▸ **TASK INSTRUCTIONS**: Reproduce the material below word for word, from its beginning up to and including the line containing "Even a small". Leave the pictures out.

▸ **EXTRACTED MATERIAL**:
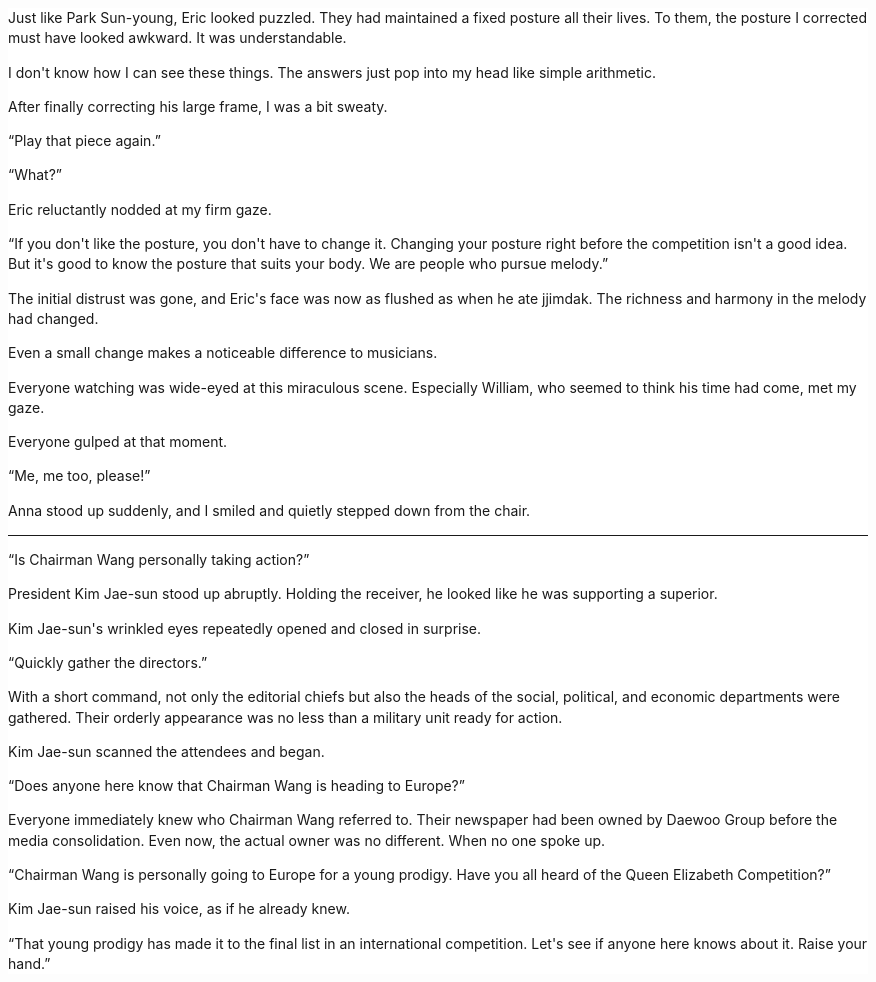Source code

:Just like Park Sun-young, Eric looked puzzled. They had maintained a fixed posture all their lives. To them, the posture I corrected must have looked awkward. It was understandable.

I don't know how I can see these things. The answers just pop into my head like simple arithmetic.

After finally correcting his large frame, I was a bit sweaty.

“Play that piece again.”

“What?”

Eric reluctantly nodded at my firm gaze.

“If you don't like the posture, you don't have to change it. Changing your posture right before the competition isn't a good idea. But it's good to know the posture that suits your body. We are people who pursue melody.”

The initial distrust was gone, and Eric's face was now as flushed as when he ate jjimdak. The richness and harmony in the melody had changed.

Even a small change makes a noticeable difference to musicians.

Everyone watching was wide-eyed at this miraculous scene. Especially William, who seemed to think his time had come, met my gaze.

Everyone gulped at that moment.

“Me, me too, please!”

Anna stood up suddenly, and I smiled and quietly stepped down from the chair.

***

“Is Chairman Wang personally taking action?”

President Kim Jae-sun stood up abruptly. Holding the receiver, he looked like he was supporting a superior.

Kim Jae-sun's wrinkled eyes repeatedly opened and closed in surprise.

“Quickly gather the directors.”

With a short command, not only the editorial chiefs but also the heads of the social, political, and economic departments were gathered. Their orderly appearance was no less than a military unit ready for action.

Kim Jae-sun scanned the attendees and began.

“Does anyone here know that Chairman Wang is heading to Europe?”

Everyone immediately knew who Chairman Wang referred to. Their newspaper had been owned by Daewoo Group before the media consolidation. Even now, the actual owner was no different. When no one spoke up.

“Chairman Wang is personally going to Europe for a young prodigy. Have you all heard of the Queen Elizabeth Competition?”

Kim Jae-sun raised his voice, as if he already knew.

“That young prodigy has made it to the final list in an international competition. Let's see if anyone here knows about it. Raise your hand.”

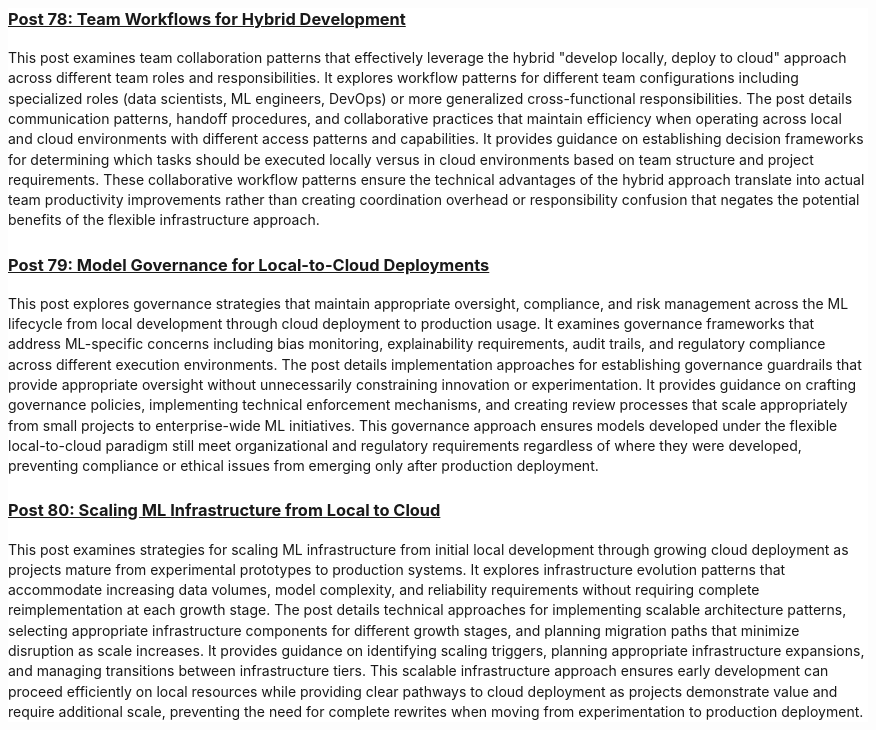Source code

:### [Post 78: Team Workflows for Hybrid Development](#post-78)
This post examines team collaboration patterns that effectively leverage the hybrid "develop locally, deploy to cloud" approach across different team roles and responsibilities. It explores workflow patterns for different team configurations including specialized roles (data scientists, ML engineers, DevOps) or more generalized cross-functional responsibilities. The post details communication patterns, handoff procedures, and collaborative practices that maintain efficiency when operating across local and cloud environments with different access patterns and capabilities. It provides guidance on establishing decision frameworks for determining which tasks should be executed locally versus in cloud environments based on team structure and project requirements. These collaborative workflow patterns ensure the technical advantages of the hybrid approach translate into actual team productivity improvements rather than creating coordination overhead or responsibility confusion that negates the potential benefits of the flexible infrastructure approach.

### [Post 79: Model Governance for Local-to-Cloud Deployments](#post-79)
This post explores governance strategies that maintain appropriate oversight, compliance, and risk management across the ML lifecycle from local development through cloud deployment to production usage. It examines governance frameworks that address ML-specific concerns including bias monitoring, explainability requirements, audit trails, and regulatory compliance across different execution environments. The post details implementation approaches for establishing governance guardrails that provide appropriate oversight without unnecessarily constraining innovation or experimentation. It provides guidance on crafting governance policies, implementing technical enforcement mechanisms, and creating review processes that scale appropriately from small projects to enterprise-wide ML initiatives. This governance approach ensures models developed under the flexible local-to-cloud paradigm still meet organizational and regulatory requirements regardless of where they were developed, preventing compliance or ethical issues from emerging only after production deployment.

### [Post 80: Scaling ML Infrastructure from Local to Cloud](#post-80)
This post examines strategies for scaling ML infrastructure from initial local development through growing cloud deployment as projects mature from experimental prototypes to production systems. It explores infrastructure evolution patterns that accommodate increasing data volumes, model complexity, and reliability requirements without requiring complete reimplementation at each growth stage. The post details technical approaches for implementing scalable architecture patterns, selecting appropriate infrastructure components for different growth stages, and planning migration paths that minimize disruption as scale increases. It provides guidance on identifying scaling triggers, planning appropriate infrastructure expansions, and managing transitions between infrastructure tiers. This scalable infrastructure approach ensures early development can proceed efficiently on local resources while providing clear pathways to cloud deployment as projects demonstrate value and require additional scale, preventing the need for complete rewrites when moving from experimentation to production deployment.

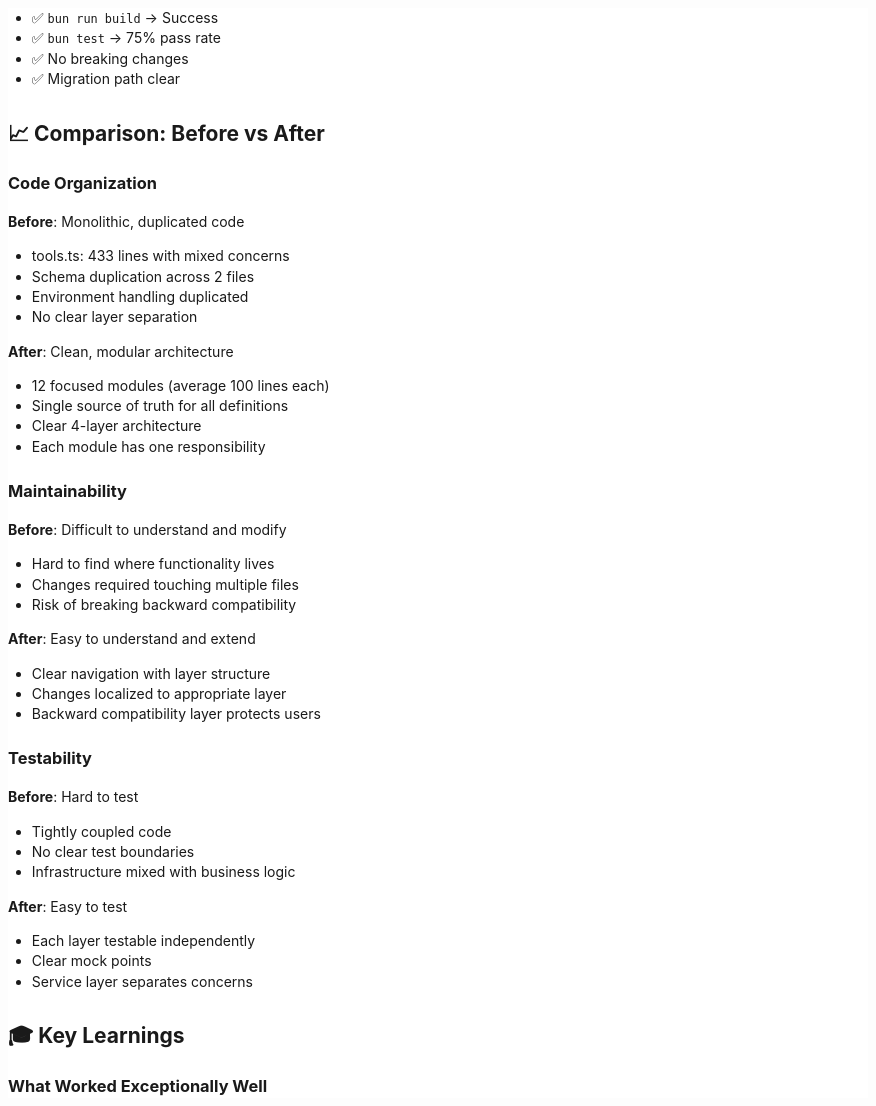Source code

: - ✅ `bun run build` → Success
- ✅ `bun test` → 75% pass rate
- ✅ No breaking changes
- ✅ Migration path clear

## 📈 Comparison: Before vs After

### Code Organization

**Before**: Monolithic, duplicated code

- tools.ts: 433 lines with mixed concerns
- Schema duplication across 2 files
- Environment handling duplicated
- No clear layer separation

**After**: Clean, modular architecture

- 12 focused modules (average 100 lines each)
- Single source of truth for all definitions
- Clear 4-layer architecture
- Each module has one responsibility

### Maintainability

**Before**: Difficult to understand and modify

- Hard to find where functionality lives
- Changes required touching multiple files
- Risk of breaking backward compatibility

**After**: Easy to understand and extend

- Clear navigation with layer structure
- Changes localized to appropriate layer
- Backward compatibility layer protects users

### Testability

**Before**: Hard to test

- Tightly coupled code
- No clear test boundaries
- Infrastructure mixed with business logic

**After**: Easy to test

- Each layer testable independently
- Clear mock points
- Service layer separates concerns

## 🎓 Key Learnings

### What Worked Exceptionally Well
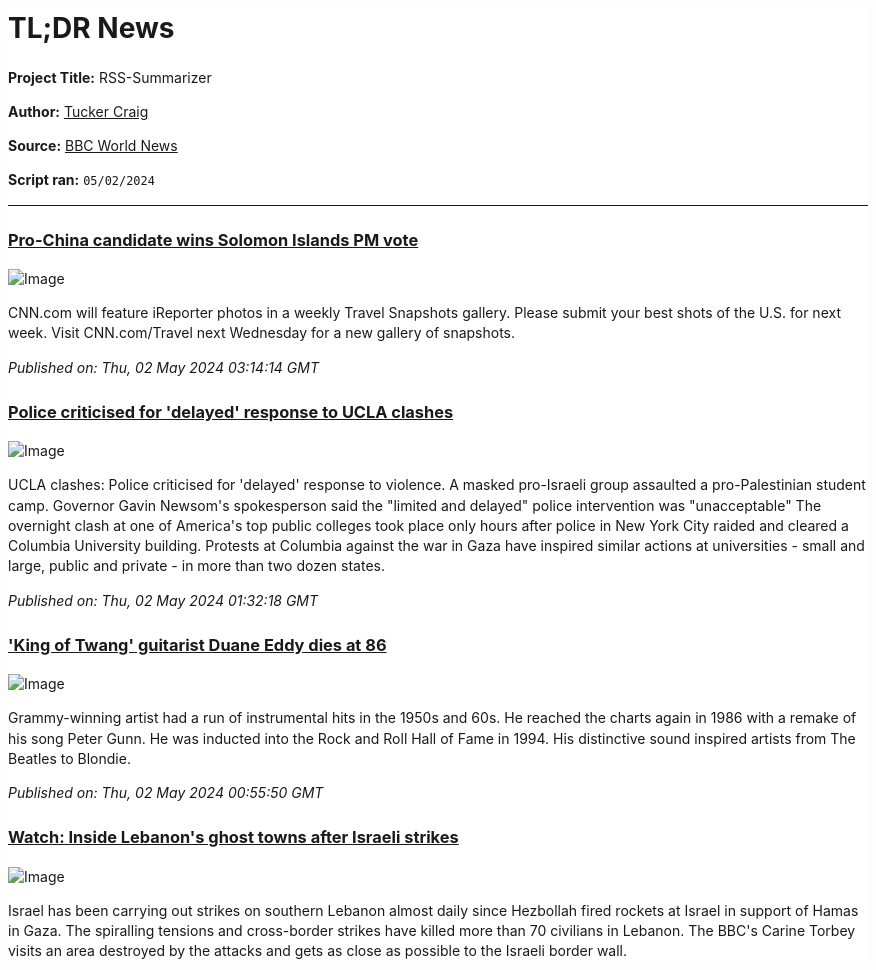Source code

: # TL;DR News

**Project Title:** RSS-Summarizer

**Author:** [Tucker Craig](https://tuckercraig.com)

**Source:** [BBC World News](http://feeds.bbci.co.uk/news/world/rss.xml)

**Script ran:** `05/02/2024`  

---
### [Pro-China candidate wins Solomon Islands PM vote](https://www.bbc.com/news/articles/cxr3xpw9v04o)

![Image](https://ichef.bbci.co.uk/news/240/cpsprodpb/d62a/live/1d104540-0831-11ef-82e8-cd354766a224.jpg)

CNN.com will feature iReporter photos in a weekly Travel Snapshots gallery. Please submit your best shots of the U.S. for next week. Visit CNN.com/Travel next Wednesday for a new gallery of snapshots.

_Published on: Thu, 02 May 2024 03:14:14 GMT_

### [Police criticised for 'delayed' response to UCLA clashes](https://www.bbc.co.uk/news/world-us-canada-68937775)

![Image](https://ichef.bbci.co.uk/ace/standard/240/cpsprodpb/6171/production/_133254942_e2ca1486dbbc2f5b717fb5f4d14dc1507df5cc390_625_6000_33771000x563.jpg)

UCLA clashes: Police criticised for 'delayed' response to violence. A masked pro-Israeli group assaulted a pro-Palestinian student camp. Governor Gavin Newsom's spokesperson said the "limited and delayed" police intervention was "unacceptable" The overnight clash at one of America's top public colleges took place only hours after police in New York City raided and cleared a Columbia University building. Protests at Columbia against the war in Gaza have inspired similar actions at universities - small and large, public and private - in more than two dozen states.

_Published on: Thu, 02 May 2024 01:32:18 GMT_

### ['King of Twang' guitarist Duane Eddy dies at 86](https://www.bbc.co.uk/news/world-us-canada-68940716)

![Image](https://ichef.bbci.co.uk/ace/standard/240/cpsprodpb/1455F/production/_133259238_gettyimages-538939010.jpg)

Grammy-winning artist had a run of instrumental hits in the 1950s and 60s. He reached the charts again in 1986 with a remake of his song Peter Gunn. He was inducted into the Rock and Roll Hall of Fame in 1994. His distinctive sound inspired artists from The Beatles to Blondie.

_Published on: Thu, 02 May 2024 00:55:50 GMT_

### [Watch: Inside Lebanon's ghost towns after Israeli strikes](https://www.bbc.co.uk/news/world-middle-east-68938611)

![Image](https://ichef.bbci.co.uk/ace/standard/240/cpsprodpb/F46F/production/_133257526_p0hvh13j.jpg)

Israel has been carrying out strikes on southern Lebanon almost daily since Hezbollah fired rockets at Israel in support of Hamas in Gaza. The spiralling tensions and cross-border strikes have killed more than 70 civilians in Lebanon. The BBC's Carine Torbey visits an area destroyed by the attacks and gets as close as possible to the Israeli border wall.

▸ **REPLY**:
Source code

:Just like Park Sun-young, Eric looked puzzled. They had maintained a fixed posture all their lives. To them, the posture I corrected must have looked awkward. It was understandable.

I don't know how I can see these things. The answers just pop into my head like simple arithmetic.

After finally correcting his large frame, I was a bit sweaty.

“Play that piece again.”

“What?”

Eric reluctantly nodded at my firm gaze.

“If you don't like the posture, you don't have to change it. Changing your posture right before the competition isn't a good idea. But it's good to know the posture that suits your body. We are people who pursue melody.”

The initial distrust was gone, and Eric's face was now as flushed as when he ate jjimdak. The richness and harmony in the melody had changed.

Even a small change makes a noticeable difference to musicians.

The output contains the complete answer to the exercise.